NS: Let me say one other very important thing, which is that we’ve never really had a dataset like this.
This quality, this size, this scope doesn’t exist in any area of biomedical research. And so, this is an important first step in learning how useful radical data sharing and aggregation can be.
Therefore, we really expect it to inform not just childhood cancer, but every kind of cancer.
I think that studies done with these multimodal datasets will benefit non-malignant disease, will have implications for things that aren’t even cancer, just the way that The Cancer Genome Atlas has been used for lots of purposes that have nothing to do with cancer.
So, I think these big datasets are very valuable and useful, and I think childhood cancer is the pilot phase. But we envision that what we learn from this effort will be useful well beyond childhood cancer.
And also doing it in a federated way, which would also be a new way of doing things.
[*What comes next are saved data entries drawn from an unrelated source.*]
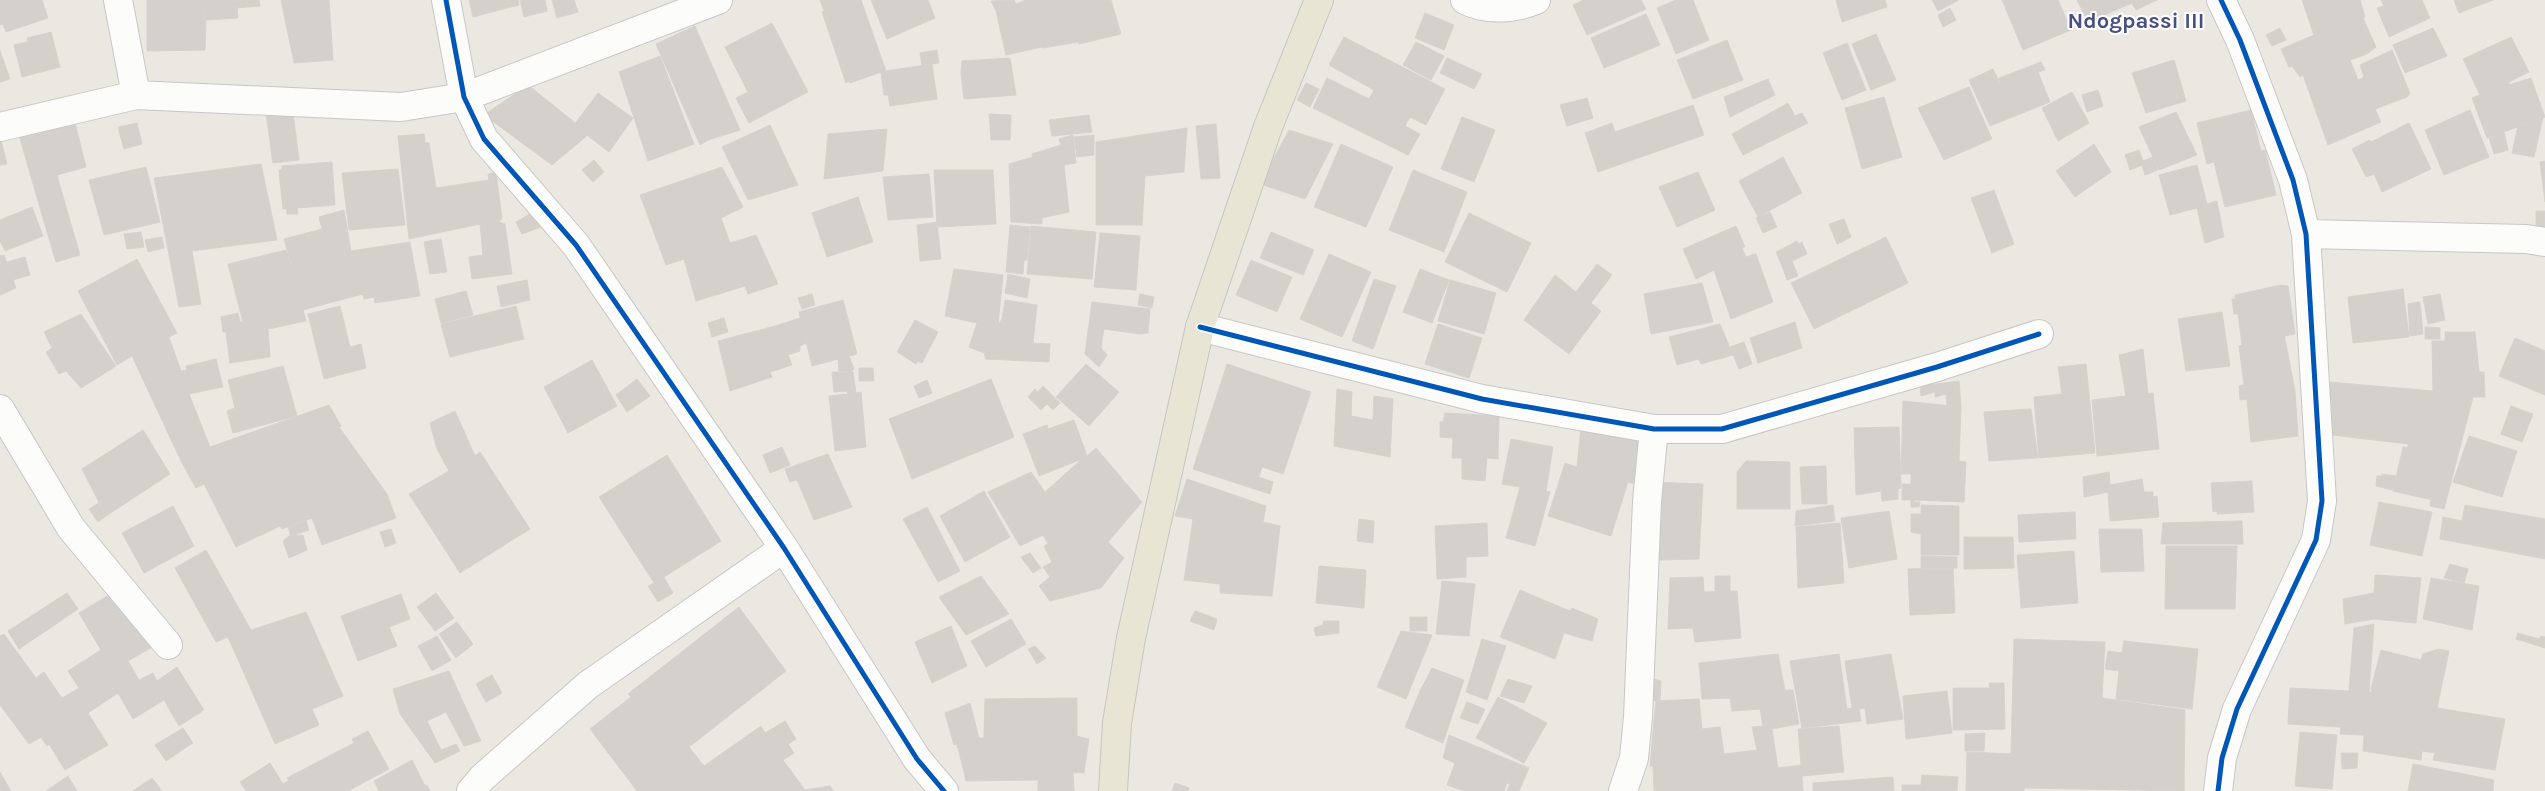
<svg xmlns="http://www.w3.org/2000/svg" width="2545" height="791" font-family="Karla,sans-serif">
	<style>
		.building { fill: #d4d1cd; stroke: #d6d3ce }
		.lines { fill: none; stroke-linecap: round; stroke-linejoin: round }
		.minor-casing { stroke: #c8c7c7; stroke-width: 30 }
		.major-casing { stroke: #c6c5c2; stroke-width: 30 }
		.minor { stroke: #fcfcfb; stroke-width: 28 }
		.major { stroke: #e8e5d4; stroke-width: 28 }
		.cycleway-casing { stroke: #fff; stroke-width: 8 }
		.cycleway { stroke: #0057b8; stroke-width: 5 }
		.labels { text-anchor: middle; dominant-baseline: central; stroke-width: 4; stroke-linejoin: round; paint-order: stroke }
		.district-label { font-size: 22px; font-weight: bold; fill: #484f81; stroke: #fff }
	</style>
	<rect width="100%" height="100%" fill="#ebe8e2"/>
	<path class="building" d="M0 0H42L48 18 6 32 3 24 0 25Z
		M147 0H204L206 20 205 50 147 51Z
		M204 0H259L260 6 237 8 238 18 206 20Z
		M281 0H329L333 60 294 63Z
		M469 0H518L519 5 473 17Z
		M520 0H545L547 11 524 17Z
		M552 0H574L578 12 557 18Z
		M820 0H861L886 71 932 64 937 99 890 106 888 95H884L881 72 850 83 849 81 846 83 822 12 824 11Z
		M871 0H928L935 18 887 39Z
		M1014 0 1016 4 1026 0H1111L1121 34 1079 44 1078 42 1043 48 1042 47 1006 55 996 11 991 1Z
		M1583 0H1641L1646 9 1587 35 1573 5Z
		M1676 0H1693L1709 40 1676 54 1657 8Z
		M1836 0H1885L1887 7 1842 22Z
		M1932 0H1959L1938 11Z
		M2002 0H2058L2071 30 2023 50Z
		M2077 0H2157L2136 10 2132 3 2088 22Z
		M2302 0H2360L2365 17 2363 18 2376 47 2367 54 2350 60 2358 80 2364 77 2360 65 2392 50 2410 93 2407 97 2375 109 2381 122 2328 145 2303 75 2300 77 2292 66 2289 67 2281 49 2314 35Z
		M2381 0H2422L2430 18 2389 37 2377 8 2384 6Z
		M2454 0H2493L2459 13Z
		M1950 8 1956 20 1943 27 1938 15Z
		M1425 13 1454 25 1444 50 1415 38Z
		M1646 14 1660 45 1604 68 1591 38Z
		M772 23 808 92 749 123 736 98 748 92 725 47Z
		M695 26 740 130 708 140 700 145 656 44Z
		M2280 28 2286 40 2272 46 2266 35Z
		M2433 28 2447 56 2405 73 2393 45Z
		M51 32 60 67 22 77 14 45 27 42V38Z
		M1876 34 1896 80 1871 90 1852 44Z
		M1344 37 1445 89 1426 125 1410 117 1405 126 1420 134 1408 155 1313 108 1327 78 1369 99 1374 90 1329 65Z
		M2511 37 2529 72 2509 82V85L2531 78 2545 117 2487 138 2472 98 2480 95 2463 59Z
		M1727 40 1743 80 1693 99 1677 60Z
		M1416 42 1444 56 1431 80 1403 65Z
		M1847 43 1866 90 1842 100 1823 53Z
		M937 50 939 63 922 65 920 53Z
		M0 51 10 79 0 82Z
		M660 56 694 144 648 161 619 72Z
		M1010 58 1016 95 964 99 961 73 962 61Z
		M1447 58 1482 74 1474 89 1440 73Z
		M2174 60 2186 101 2146 113 2132 73Z
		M2041 62 2045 70 2038 72 2050 102 1990 126 1969 80 1993 69 2002 87 1999 78Z
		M1768 79 1775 95 1730 117 1724 97Z
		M1306 83 1319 89 1310 107 1297 100Z
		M528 85 589 134 552 165 484 115Z
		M1969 87 1992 139 1944 160 1918 108Z
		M2098 90 2103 106 2087 112 2082 95Z
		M2072 92 2089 123 2058 141 2042 108Z
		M598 93 633 118 609 152 574 125Z
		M1884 97 1902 157 1862 169 1845 108Z
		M1587 98 1593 118 1567 126 1560 105Z
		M1788 103 1795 116 1802 113 1808 123 1743 155 1732 134Z
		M1693 105 1704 135 1598 172 1585 133 1612 123 1615 132Z
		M2251 110 2261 151 2265 150 2276 195 2225 207 2214 162 2207 164 2197 123Z
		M2470 110 2489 157 2444 175 2425 130Z
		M2176 112 2197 155 2159 170 2139 127Z
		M266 113H293L299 160 273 163Z
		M989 114 1011 115 1010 140H991Z
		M1089 115 1092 132 1052 136 1049 120Z
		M1462 117 1495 130 1474 182 1441 169Z
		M2543 117 2534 157 2512 153 2518 126Z
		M74 119 86 167 57 175 66 207 42 215 19 135Z
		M137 123 142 144 124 149 118 127Z
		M2409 123 2431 169 2382 192 2374 174 2366 177 2352 149 2370 140 2371 142Z
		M1216 124 1220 178 1201 179 1196 126Z
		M770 125 798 185 748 200 722 147Z
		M1187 128 1184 172 1145 176 1142 225H1096V142Z
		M887 129 883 171 824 179 828 134Z
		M1289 130 1333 144 1305 199 1260 184Z
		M2504 132 2508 150 2494 154 2489 137Z
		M424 134 425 143H429L436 188 489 180 488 174 496 173 502 218 499 222 505 224 512 274 472 279 469 257 483 255 480 224 409 239 398 136Z
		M1073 135 1076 163 1064 165 1069 212 1042 218V224L1011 222 1009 164 1033 157 1032 154 1061 145 1059 139Z
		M1094 135V155L1077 157 1074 137Z
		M0 137 7 164 0 165Z
		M1341 144 1393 167 1366 227 1314 207Z
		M2094 144 2111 172 2075 197 2056 171Z
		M2139 150 2143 161 2153 157 2158 170 2145 175 2142 165 2130 170 2125 155Z
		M1783 157 1802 193 1758 217 1739 181Z
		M594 160 604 172 593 182 582 170Z
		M2545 161V202L2540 162Z
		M332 162 335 205 297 208 298 214H287V209H283L279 170H282V166Z
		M261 164 277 240 192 251 201 304 179 307 154 178Z
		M2197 165 2207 204 2217 201 2224 237 2205 243 2197 208 2170 215 2159 175Z
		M146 167 160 222 104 235 89 180Z
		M722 167 743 207 721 218 730 243 756 235 778 284 748 294 745 286 696 301 684 259 666 265 640 195Z
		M398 169 405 225 349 230 342 173Z
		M934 170H993L996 224 937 227Z
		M1413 170 1467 192 1444 252 1389 230Z
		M1698 172 1715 210 1677 227 1659 187Z
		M929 174 933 217 888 220 883 177Z
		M1994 190 2014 244 1992 253 1971 198Z
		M858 197 873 242 827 257 812 213Z
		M32 207 43 236 5 251 0 241V220Z
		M66 207 80 255 56 262 42 215Z
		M344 210 351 251 410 242 420 296 375 303 374 297 364 299 363 294 303 310 306 321 268 329 270 357 230 363 226 332H223L221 317 238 313 240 322H243L228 264 286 250 292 267 284 239 322 229 319 217Z
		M2536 211H2545V229H2536Z
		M533 212 541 227 522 234 516 222Z
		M1770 212 1777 227 1763 233 1756 218Z
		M1469 213 1531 243 1507 292 1445 262Z
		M1844 219 1851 237 1837 244 1829 224Z
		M937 222 941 259 920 261 917 225Z
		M1010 225 1030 227 1027 260H1024L1023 274 1006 272Z
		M1031 226 1096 232 1092 279 1027 274Z
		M1736 226 1745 247 1742 248 1746 257 1756 254 1773 302 1731 319 1714 270 1696 279 1683 249Z
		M141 232 144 247 127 249 124 234Z
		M1271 232 1314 250 1303 275 1260 258Z
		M1100 233 1140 236 1136 290 1094 287Z
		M162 237 164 248 148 252 145 240Z
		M1886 237 1908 283 1814 329 1791 283Z
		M441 239 447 272 430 274 424 242Z
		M1797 241 1798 244 1802 242 1807 254 1782 266 1776 252Z
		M1329 254 1371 272 1342 337 1300 319Z
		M4 255 16 288 0 295V256Z
		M25 257 30 275 13 280 7 262Z
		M137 259 177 333 169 337 181 371 187 370 186 366 216 359 223 387 189 394 210 447 329 405 341 426 339 427 387 494 396 518 322 545 312 518 282 529 280 526 236 547 204 484 196 488 182 463 132 356 117 365 78 291Z
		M1251 260 1292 277 1277 312 1236 295Z
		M1792 261 1798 276 1787 280 1782 266Z
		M1597 264 1612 275 1591 303 1601 311 1569 354 1524 320 1555 275 1576 292Z
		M954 269 1003 275 998 325 1002 319 1005 300 1037 305 1033 343 1050 344 1049 362 986 359 984 353 969 347 977 323 945 316Z
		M1420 269 1449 280 1432 323 1403 312Z
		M1008 274 1030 279 1027 298 1005 293Z
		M1374 279 1396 286 1373 349 1352 341Z
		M527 280 530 300 501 307 497 286Z
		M1450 280 1496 293 1484 334 1438 321Z
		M1702 283 1713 322 1651 334 1644 294Z
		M2281 285 2288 286 2295 334 2285 336V339L2295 391 2298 436 2251 442 2247 399 2240 400 2239 386 2244 385 2239 346 2242 345 2238 314H2234L2232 299H2235V295Z
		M2403 289 2409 337 2353 343 2348 297Z
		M466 291 473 315 441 323 435 299Z
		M812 294 815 305 802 309 798 298Z
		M1140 294 1154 297 1152 308 1138 305Z
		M2440 294 2445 320 2428 324 2423 297Z
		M843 300 857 354 812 366 799 312Z
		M1092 302 1150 309 1148 333 1140 334 1104 329 1101 348 1107 355 1099 367 1085 354Z
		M2420 302 2423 334 2410 336 2408 304Z
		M340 306 350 347 361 344 366 368 324 379 308 314Z
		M516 306 524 339 450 357 441 324Z
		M2222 312 2230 366 2186 371 2178 319Z
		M81 314 116 366 81 388 66 371 59 374 46 352 52 348 44 332Z
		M724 318 728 332 712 337 708 323Z
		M800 318 808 342 800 346V351L788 355 784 354 775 326Z
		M915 320 938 332 922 363 918 361 916 364 897 352Z
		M1795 322 1802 348 1758 363 1750 338Z
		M1438 324 1482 338 1469 378 1425 364Z
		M1720 324 1733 355 1701 364 1698 359 1677 365 1669 337Z
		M775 326 784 354 788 355 792 365 770 372 772 377 730 391 718 341Z
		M2425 327 2440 328V339H2425Z
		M2445 332H2475L2479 372H2484L2485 397H2473L2457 459 2446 457 2437 501 2393 491 2403 447 2408 448V444L2332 435 2329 382 2433 391 2432 341H2445Z
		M2515 338 2545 351V395L2499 376Z
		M1744 342 1752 364 1739 369 1730 347Z
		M2143 349 2148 394 2153 393 2159 449 2097 456 2092 400 2126 396 2119 355Z
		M849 356 854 369 851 372H839L838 359Z
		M592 360 617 406 568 433 544 387Z
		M1086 364 1119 392 1089 426 1056 397Z
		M1227 364 1311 392 1283 474 1262 467 1259 477 1273 482 1270 494 1193 469Z
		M2086 364 2095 453 2039 458 2034 397 2062 394 2058 367Z
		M283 366 297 416 233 433 227 411 235 408 228 380Z
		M859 368H873L874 381H859Z
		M832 372H853L856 393 861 392 866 447 835 451 829 396 848 394 847 391 834 392Z
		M637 379 650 396 627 412 616 395Z
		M991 379 1014 437 912 479 889 419Z
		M927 380 932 393 919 398 914 386Z
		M1959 381 1961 407 1947 406 1946 394 1935 397V392L1921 396 1920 386Z
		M1043 386 1060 403 1053 410 1047 404 1041 410 1028 397 1035 389 1038 392Z
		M1337 389 1352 392 1351 416 1373 420 1374 396 1393 399 1390 457 1334 446Z
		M1903 401 1961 407 1959 461 1966 462 1964 502 1914 500V502H1920L1919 507H1911V500H1902V484H1911V474H1901Z
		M2511 406 2533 414 2522 442 2501 434Z
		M2031 409 2038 458 1989 461 1984 412Z
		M455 411 475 456 480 452 530 529 460 573 409 494 449 471 437 449 430 423Z
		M1445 413 1499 416 1498 459 1487 458 1485 481 1462 479V458H1452L1453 438 1440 437V422H1443Z
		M1074 420 1087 456 1096 448 1142 502 1108 542 1124 558 1101 588 1050 601 1039 586 1050 577 1043 567 1052 562 1044 546 1048 544 1043 535 1020 546 988 492 1031 472 1045 492 1082 459 1039 476 1023 434 1047 425 1048 429Z
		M1899 427 1901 488 1898 489V499L1882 501 1881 491 1856 495 1854 428Z
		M1581 428 1648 440 1643 486 1628 482 1611 536 1548 516 1565 463 1577 467Z
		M143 430 170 474 106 516 82 469Z
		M2469 436 2517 451 2502 497 2453 482Z
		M1511 439 1553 447 1546 491 1550 492 1535 546 1506 538 1520 487 1502 484Z
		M782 447 790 465 770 473 763 455Z
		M828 454 852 507 814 520 797 480 790 482 785 469Z
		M667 455 721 541 664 577 673 593 658 602 648 586 654 583 599 497Z
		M2446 457 2457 459 2444 509 2430 506 2431 500 2437 501Z
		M1746 461 1790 462V509H1737V472Z
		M1826 466 1827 504H1802L1800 467Z
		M2109 472 2110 485 2142 479 2144 492H2153V497L2157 496 2159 517 2110 521 2108 492 2084 497 2083 477Z
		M2382 474 2396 476 2393 490 2376 486 2377 476H2382Z
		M1187 479 1266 506 1263 522 1280 526 1272 596 1220 593V584L1184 580 1193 519 1175 516Z
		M2252 481 2254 512 2217 514V511L2213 512 2211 483Z
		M1653 482 1703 484 1699 559 1657 560Z
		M984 491 1010 537 965 562 940 516Z
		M2379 502 2432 512 2422 556 2370 545Z
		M99 503 106 516 98 522 89 509Z
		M1833 505 1835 521 1795 526 1796 511Z
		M1921 505 1959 506V555H1921V534L1911 532V514H1921Z
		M2465 505 2545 519V559L2440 539 2443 517 2462 521Z
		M173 506 194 546 144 573 122 533Z
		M927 507 960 571 938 582 903 519Z
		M1889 511 1897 559 1849 568 1841 518Z
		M2075 512 2076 539 2019 542 2018 515Z
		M1359 519 1374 521 1373 543 1357 541Z
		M306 521 309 530 291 536 288 527Z
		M2242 521 2243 544H2161L2163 523Z
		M1487 523 1488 556 1466 557V577L1437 579 1435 526Z
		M1840 523 1844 583 1798 588 1796 527Z
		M391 529 396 543 385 547 380 532Z
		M2099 529H2142L2144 571 2101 572Z
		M303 535 307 550 289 558 283 541 289 536Z
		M1964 537H2013L2014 568 1964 569Z
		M2166 546H2237L2235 609H2165Z
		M206 550 251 630 306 612 343 696 312 709 319 725 275 744 228 637 216 642 175 568Z
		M2074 551 2078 603 2021 608 2017 555Z
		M1030 553 1041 568 1033 573 1021 557Z
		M1921 556 1957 557V568H1921Z
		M2450 564 2468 569 2464 583 2444 578Z
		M1319 566 1366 570 1364 608 1316 603Z
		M1953 568 1955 613 1910 615 1908 569Z
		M2375 575 2421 578 2416 623 2374 619 2345 624 2343 599 2374 593Z
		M981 576 1009 614 966 635 939 597Z
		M1715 576H1730V591L1715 592Z
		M1703 577 1704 592 1737 591 1741 638 1695 642 1693 628 1668 629 1670 578Z
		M2431 578 2479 586 2472 630 2423 619Z
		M1442 581 1475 584 1469 636 1436 634Z
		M119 589 154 646 128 661 139 680 153 673 157 681 177 667 204 710 179 726 164 700 133 719 118 693 88 713 108 745 65 770 49 744 47 746 41 737 29 744 0 705V636L4 634 36 678 44 672 62 698 79 688 68 671 101 650 79 613Z
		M1520 590 1570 611 1572 608 1598 619 1592 641 1564 633 1555 659 1500 637Z
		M67 593 78 609 19 649 8 631Z
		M436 593 454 618 435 631 417 607Z
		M401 594 410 619 389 627 397 646 358 661 341 616Z
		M739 607 786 671 689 747 704 766 761 726 765 733 785 721 796 739 788 744 794 753 783 760 805 790 830 786 834 791H637L590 729 631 697 628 694Z
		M1195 611 1217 619 1214 630 1190 621Z
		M1410 617H1427V631H1410Z
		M1011 619 1026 644 986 667 971 641Z
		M1323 621H1339V633L1316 636 1314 628 1323 625Z
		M457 622 473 644 456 658 439 634Z
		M2374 624 2369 692H2372L2371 689 2381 650 2421 660 2423 654 2438 649 2449 651 2437 708 2505 719 2495 770 2433 760 2435 753 2422 751 2421 760 2363 751 2364 735 2340 734 2341 727 2288 724 2290 688 2349 691 2354 628Z
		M951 626 967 666 932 683 915 642Z
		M1401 631 1432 635 1406 699 1377 687Z
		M2518 633 2539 639 2541 636 2545 637V648L2516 639Z
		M437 636 451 660 432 671 418 646Z
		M1482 639 1506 646 1487 700 1466 692Z
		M2014 639 2105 642 2102 698 2185 710 2184 791 2024 788V791H1966L1967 752 2011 754Z
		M2124 641 2198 649 2192 709 2116 699 2119 671 2105 669 2108 651 2122 653Z
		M1035 646 1046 658 1037 664 1028 649Z
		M1778 654 1785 690H1793L1799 724 1772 729 1778 768 1801 765 1798 729 1839 726 1844 772 1802 776 1803 791H1654L1653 766H1650L1656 701 1699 699 1702 729 1720 727 1724 754 1757 750 1752 727 1763 726 1760 709 1732 711 1730 698 1702 699 1699 663Z
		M1839 654 1847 709 1852 708 1845 661 1891 654 1903 719 1867 724 1865 708 1859 709 1861 721 1802 728 1790 661Z
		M1432 668 1464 680 1443 743 1405 727 1420 691Z
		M449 671 481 741 464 746 446 712 427 721 441 750 456 744 460 751 435 763 400 714 393 689Z
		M492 675 502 693 486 702 476 684Z
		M1508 679 1532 686 1524 703 1500 696Z
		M1653 679 1661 681 1660 701H1651Z
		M1989 683H2004L2005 729 1953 730V688H1990Z
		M1947 691 1952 733 1906 739 1903 696Z
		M1498 697 1547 723 1524 763 1476 738Z
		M1077 698V736L1089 739 1084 773 1073 772 1074 791H1038V780L966 781 957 744 954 745 945 713 970 703 979 738H984L985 699Z
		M1467 702 1485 709 1478 724 1460 718Z
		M183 728 193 743 166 761 155 745Z
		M368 731 389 769 348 791H246L240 782 270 763 283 784 289 780 287 778 354 743 352 739Z
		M2300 732 2337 735 2332 789 2295 786Z
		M1985 733 1984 751H1965V734Z
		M1449 735 1529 768 1519 791H1507L1510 784 1507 783 1504 791H1464L1447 785 1455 763 1443 758Z
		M2341 753H2358L2357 768 2342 769Z
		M412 760 425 786 427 785 430 791H379L374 781Z
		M2413 764 2494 780 2493 791H2408Z
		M0 772 11 791H0Z
		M1922 775 1958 777 1957 791H1902V785H1921Z
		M68 776 77 791H46Z
		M1893 777 1894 791H1813V783Z
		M152 778 162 791H133Z
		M1175 783 1189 788 1188 791H1172Z"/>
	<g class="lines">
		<g class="minor-casing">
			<path id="minor" d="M118 0 136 95
				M446 0 464 97 484 139 576 245 784 548 917 759 944 791
				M1465 0C1486 11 1515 9 1536 0
				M0 127 136 95 401 107 464 97 718 0
				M2306 234 2526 239 2545 242
				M1200 327 1482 399 1654 429H1722L1937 367 2039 334
				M0 409 71 528 168 645
				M471 791 483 777 588 685 784 548
				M1623 791 1634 758 1638 717 1647 501 1654 429
				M2218 791 2222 758 2237 709 2316 540 2322 501 2306 234 2293 180 2240 40 2221 0"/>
		</g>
		<g class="major-casing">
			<path id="major" d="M1113 791 1117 723 1131 638 1200 327 1268 127 1319 0"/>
		</g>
		<use href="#minor" class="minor"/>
		<use href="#major" class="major"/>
		<g class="cycleway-casing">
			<path id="cycleway" d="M446 0 464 97 484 139 576 245 784 548 917 759 944 791
				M1200 327 1482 399 1654 429H1722L1937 367 2039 334
				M2218 791 2222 758 2237 709 2316 540 2322 501 2306 234 2293 180 2240 40 2221 0"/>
		</g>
		<use href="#cycleway" class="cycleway"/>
	</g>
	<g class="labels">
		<g class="district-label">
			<text x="2136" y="21">Ndogpassi III</text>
		</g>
	</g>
</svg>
NS: Yes, the machine learning community’s really coming to us, and they’re saying, “We can’t use our cool artificial intelligence technology if you just have radiology and no clinical information. Or you just have pathology and no response data. Or you just have the genomics.”
Their modern, cutting-edge analytic tools really work better in these robust multi-modal datasets, and I fully agree with that. I think as you start adding these things together, it’s not really just additive, it’s sort of an exponential growth and utility.
I think this effort could be a game changer for childhood cancer patients, and I’m excited about what we can achieve.